A food product will have multiple reviews from multiple websites with rating or without rating but only text. As a product owner I want to understand the count or percentage of total Positive, Neutral and Negative reviews for the product.
An ML model which can analyzing hundreds of food reviews and return the percentage of Positive, Neutral and Negative reviews.
- **Deployed web app :**https://praathapj-foodreviewsentimentana-foodreviewsentiment-app-e1nreg.streamlit.app/
Real world data obtained from kaggle: https://www.kaggle.com/datasets/snap/amazon-fine-food-reviews
- Removed non realstic data and joined review summery and text as one single feature.

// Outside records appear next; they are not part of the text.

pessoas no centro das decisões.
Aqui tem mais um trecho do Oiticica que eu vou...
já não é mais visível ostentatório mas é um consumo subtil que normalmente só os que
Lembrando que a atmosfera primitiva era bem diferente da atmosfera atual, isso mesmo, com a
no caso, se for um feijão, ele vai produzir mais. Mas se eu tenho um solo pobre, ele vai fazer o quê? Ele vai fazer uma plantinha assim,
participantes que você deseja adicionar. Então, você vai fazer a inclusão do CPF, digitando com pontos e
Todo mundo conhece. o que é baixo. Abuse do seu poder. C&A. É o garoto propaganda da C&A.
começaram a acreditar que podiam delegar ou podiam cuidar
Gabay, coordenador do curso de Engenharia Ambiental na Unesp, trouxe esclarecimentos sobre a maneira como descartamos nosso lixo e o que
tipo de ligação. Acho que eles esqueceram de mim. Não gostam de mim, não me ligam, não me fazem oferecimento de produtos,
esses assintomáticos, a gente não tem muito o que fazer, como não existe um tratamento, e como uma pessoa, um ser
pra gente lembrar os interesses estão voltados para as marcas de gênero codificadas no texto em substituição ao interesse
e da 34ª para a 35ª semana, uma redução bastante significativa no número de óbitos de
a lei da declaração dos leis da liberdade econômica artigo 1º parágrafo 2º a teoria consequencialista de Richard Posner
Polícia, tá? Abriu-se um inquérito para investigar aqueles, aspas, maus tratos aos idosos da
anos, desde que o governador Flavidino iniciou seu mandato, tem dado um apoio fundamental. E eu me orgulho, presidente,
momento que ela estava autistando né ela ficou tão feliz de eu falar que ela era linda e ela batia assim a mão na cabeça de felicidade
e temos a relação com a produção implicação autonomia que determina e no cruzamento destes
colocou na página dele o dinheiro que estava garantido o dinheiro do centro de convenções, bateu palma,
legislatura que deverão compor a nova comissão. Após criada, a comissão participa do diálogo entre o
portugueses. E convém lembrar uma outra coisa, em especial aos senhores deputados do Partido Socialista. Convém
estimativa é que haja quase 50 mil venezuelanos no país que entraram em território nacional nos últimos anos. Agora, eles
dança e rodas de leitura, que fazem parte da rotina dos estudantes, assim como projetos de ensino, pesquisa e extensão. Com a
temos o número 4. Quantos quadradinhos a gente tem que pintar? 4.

- Aim was to predict Sentiment hence processed rating 5,4 as Positive, 3 as neutral and 2,1 as Negative.
- Considered only the text data to predict sentiment.
- Highly imbalanced dataset, positive reviews were more than twice compared to other two class.
- Performed random Undersampling and oversampling with median samples of distribution.
- Performed Bag Of Words(BOW), n gram BOW, Binary BOW, TF-IDF, Word 2 Vector(W2V), avg W2V and TF-IDF W2V
- All the vector were scaled between 0 to 1
Very high dimensional data approx 5000 features, hence Naive bayese was used as it works very well and performance constraints.
- Evaluation metric is multi class log loss and confusino matrics.
- Random model was used to baseline the max log loss: 0.69
- TF-IDF gave the least log loss 0.58
- Use more balanced data than sampling and try with other algorithms which requires huge computation.